I am currently working as an English Language Lecturer at the American Language Institute (ALI) at NYU Shanghai, NYU’s most recent international language center providing English as a foreign language instruction for academic and professional purposes. As a faculty member, I design and teach courses and handle standard related administrative responsibilities. I am also the coordinator of our professional English program, which involves proposing and developing Business English related courses, establishing partnerships in the professional community, and advising the adjunct faculty teaching courses within my division of the ALI.
What do you enjoy the most about your current job/studies?
As this is the first academic year of our program at NYU Shanghai, we are building from the ground up. The responsibility and challenge of being the first to design the curriculum, hire instructors, and set the general direction of the program is an exciting opportunity and one of the major reasons I was attracted to this position.
How did the Department of Applied Linguistics/ESL prepare you for this?

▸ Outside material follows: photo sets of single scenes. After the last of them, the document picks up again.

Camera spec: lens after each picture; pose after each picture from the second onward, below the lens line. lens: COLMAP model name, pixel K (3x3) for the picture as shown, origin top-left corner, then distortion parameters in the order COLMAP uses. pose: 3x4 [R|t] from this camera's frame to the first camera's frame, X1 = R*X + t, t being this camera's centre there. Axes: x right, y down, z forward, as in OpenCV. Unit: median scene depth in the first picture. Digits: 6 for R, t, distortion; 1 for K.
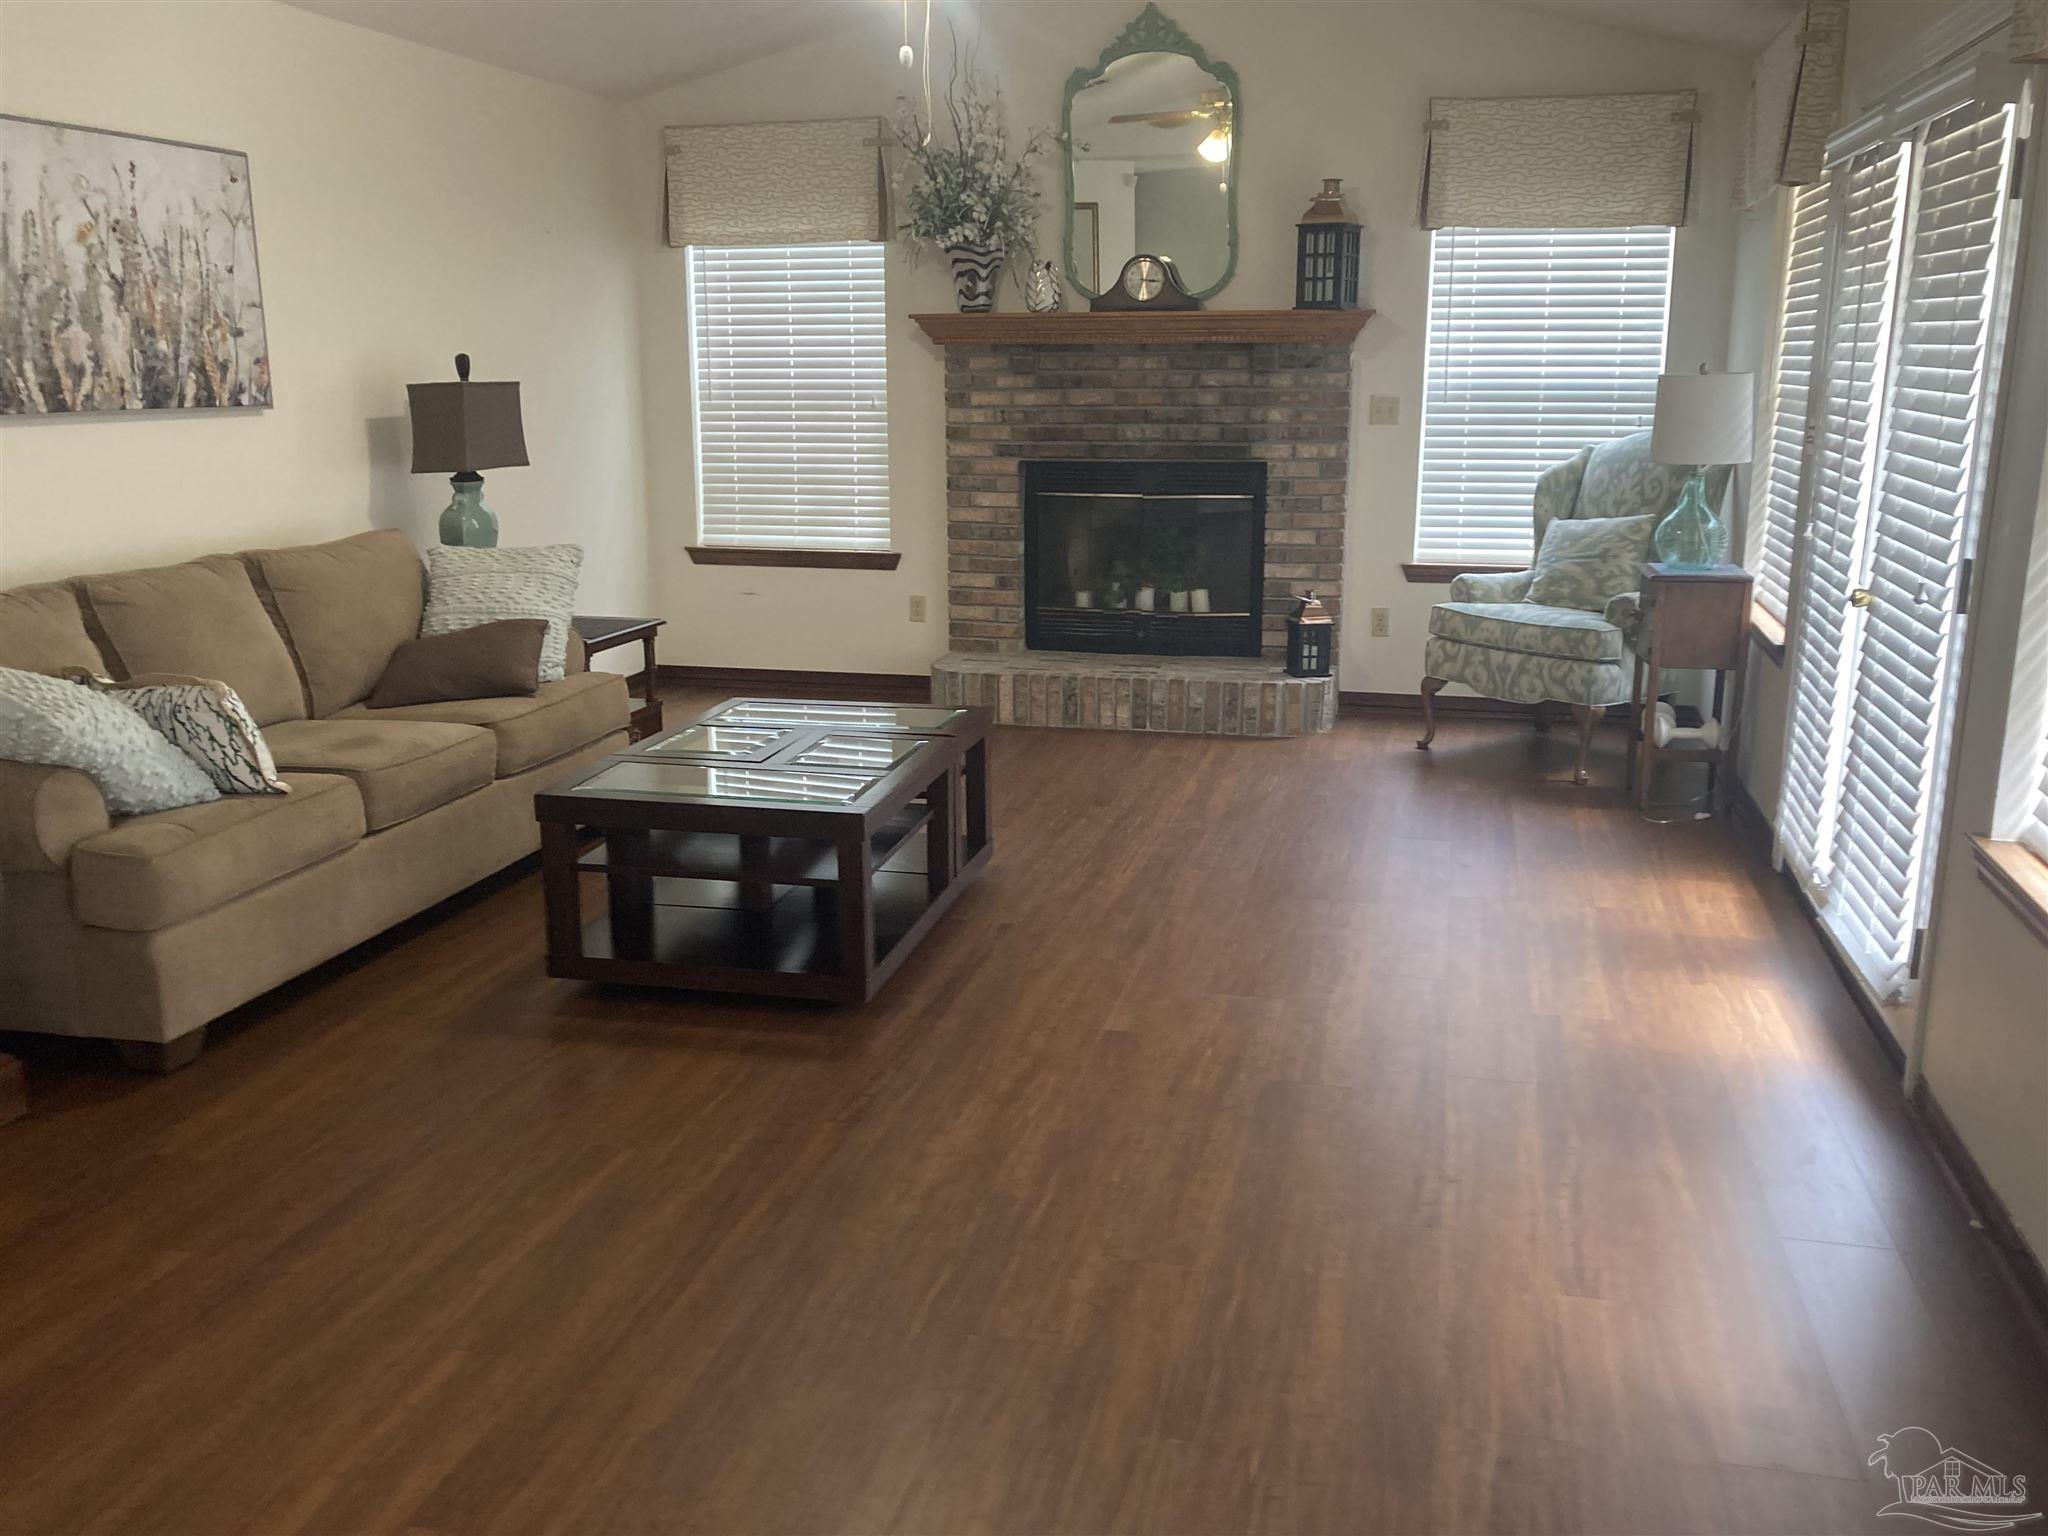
lens RADIAL K [[1729.1, 0, 1036.3], [0, 1729.1, 747.1], [0, 0, 1]] dist [0.095606, -0.150632]
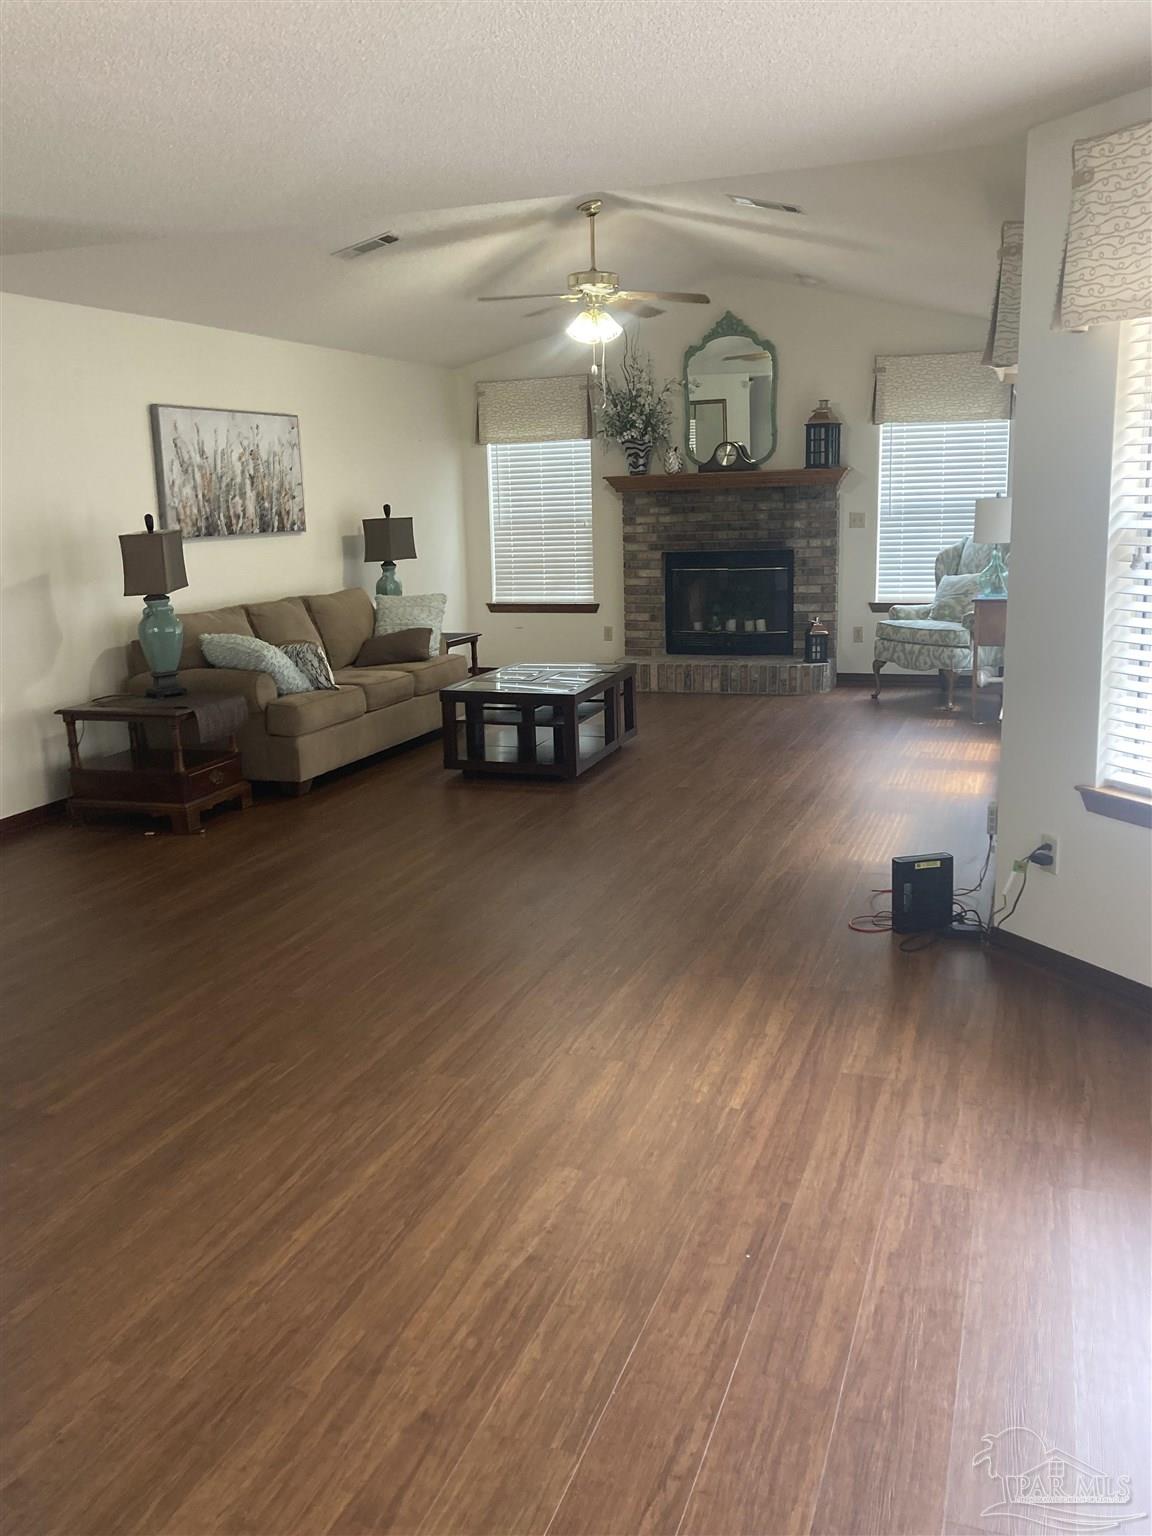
lens RADIAL K [[1296.9, 0, 576.0], [0, 1296.9, 768.0], [0, 0, 1]] dist [0.095606, -0.150632]
pose [[0.993989, -0.003721, -0.109418, 0.054356], [0.002281, 0.999909, -0.013277, 0.093640], [0.109457, 0.012948, 0.993907, -0.438348]]
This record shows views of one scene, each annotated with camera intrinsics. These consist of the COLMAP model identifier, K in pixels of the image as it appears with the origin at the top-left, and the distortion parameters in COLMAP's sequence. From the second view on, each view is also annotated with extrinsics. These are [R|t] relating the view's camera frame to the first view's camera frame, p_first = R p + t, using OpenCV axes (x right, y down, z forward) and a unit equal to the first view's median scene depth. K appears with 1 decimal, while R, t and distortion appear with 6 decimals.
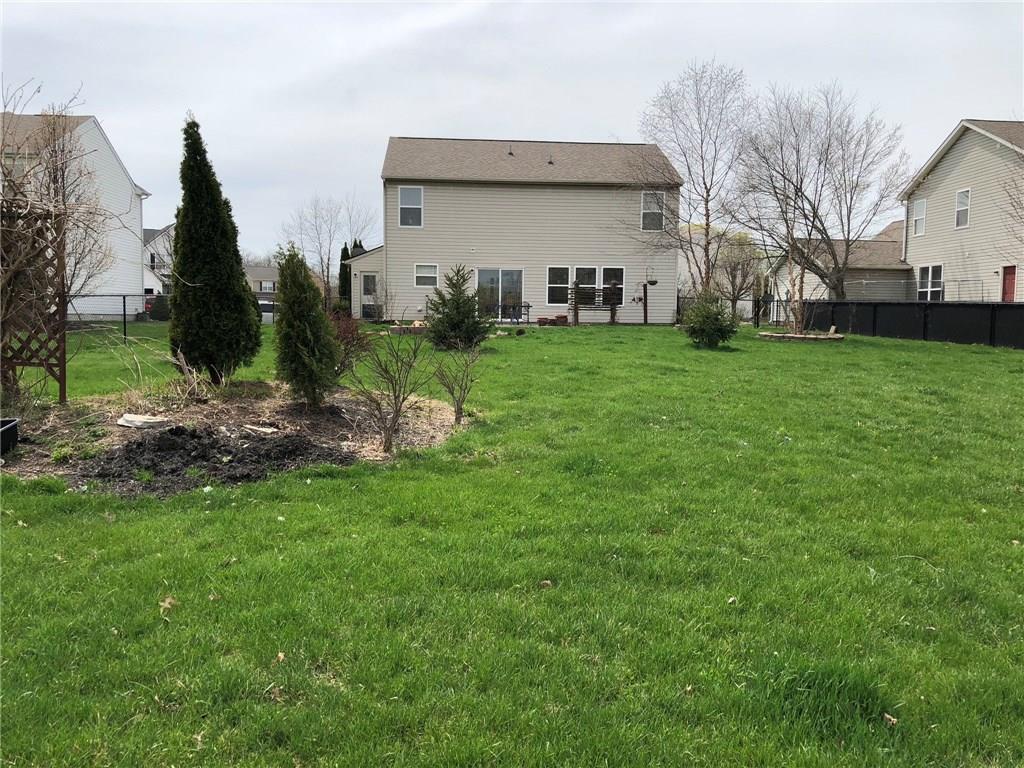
lens RADIAL K [[820.9, 0, 511.5], [0, 820.9, 386.4], [0, 0, 1]] dist [0.027011, -0.047787]
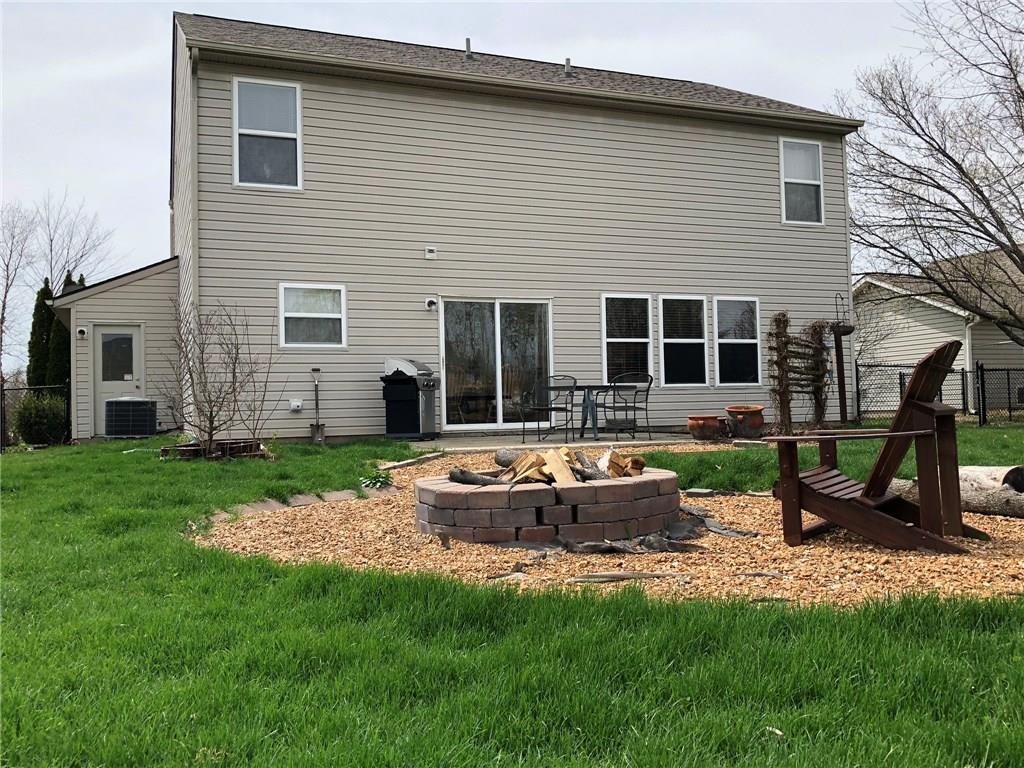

Having been a graduate student, graduate teaching assistant, and visiting lecturer within the department, the many years of being able to learn from and observe the outstanding faculty best prepared me for my current position. Being able to “talk shop” with my former instructors and new colleagues granted me access to a trove of insight which spanned across almost every aspect of language instruction and research imaginable. I came to my new position full of confidence and capability.
What are your long term goals?
I plan on extending my international experience further while continuing my research within the areas of pronunciation/phonology and teacher training. I hope to gradually shift the focus of my teaching from second language learners to teachers and publish some books based on my research and experience across the years.
What do you miss most about GSU?
I earned both my undergraduate and master’s degree GSU – the school has been a part of my life for many years. I think what I miss the most about GSU is bearing witness to the change and evolution of the school – both in physical expansion and program-wise. I’ve seen many buildings go up and down, parcels of land acquired, and programs develop during my time and am aware of some of the upcoming plans. I miss being able to see the day-to-day development of the university and the new benefits they afford the next generation of students, faculty, and staff.
What advice would you give current UG/MA/PhD students based on your experiences?
I would advise current Panthers to spend more time with their fellow classmates and maintain close connections. Collaborate, exchange ideas, and network with people in your program and others. If you are offered the opportunity to do some field related work, participate in a project, or assist a professor with some research, you should take advantage for both the experience and the opportunity to learn first hand from others. All work is experience. Time is an extremely valuable commodity, especially for graduate students, but experience reigns supreme.